*TASK GOAL:* Which of the lines below contain the string "organism"? Copy each one.

*GIVEN ENTRIES:*
════

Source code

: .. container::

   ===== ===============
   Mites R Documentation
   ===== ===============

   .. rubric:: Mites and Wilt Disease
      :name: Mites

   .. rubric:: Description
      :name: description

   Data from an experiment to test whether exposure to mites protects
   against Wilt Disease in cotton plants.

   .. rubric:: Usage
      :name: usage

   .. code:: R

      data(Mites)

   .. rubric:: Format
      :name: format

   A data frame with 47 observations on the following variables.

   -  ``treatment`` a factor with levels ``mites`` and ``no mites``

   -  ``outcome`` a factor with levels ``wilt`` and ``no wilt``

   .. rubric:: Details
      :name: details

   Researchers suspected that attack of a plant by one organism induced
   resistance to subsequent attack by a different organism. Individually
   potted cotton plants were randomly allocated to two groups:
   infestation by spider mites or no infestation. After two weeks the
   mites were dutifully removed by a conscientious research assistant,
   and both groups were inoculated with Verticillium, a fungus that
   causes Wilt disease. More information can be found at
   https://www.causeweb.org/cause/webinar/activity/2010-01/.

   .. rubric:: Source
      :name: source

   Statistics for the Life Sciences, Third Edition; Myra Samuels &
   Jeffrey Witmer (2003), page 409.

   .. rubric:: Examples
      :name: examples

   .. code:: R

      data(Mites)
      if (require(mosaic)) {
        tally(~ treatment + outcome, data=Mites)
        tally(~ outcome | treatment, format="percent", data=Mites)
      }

════

*RESPONSE TO THIS TASK:*
   Researchers suspected that attack of a plant by one organism induced
   resistance to subsequent attack by a different organism. Individually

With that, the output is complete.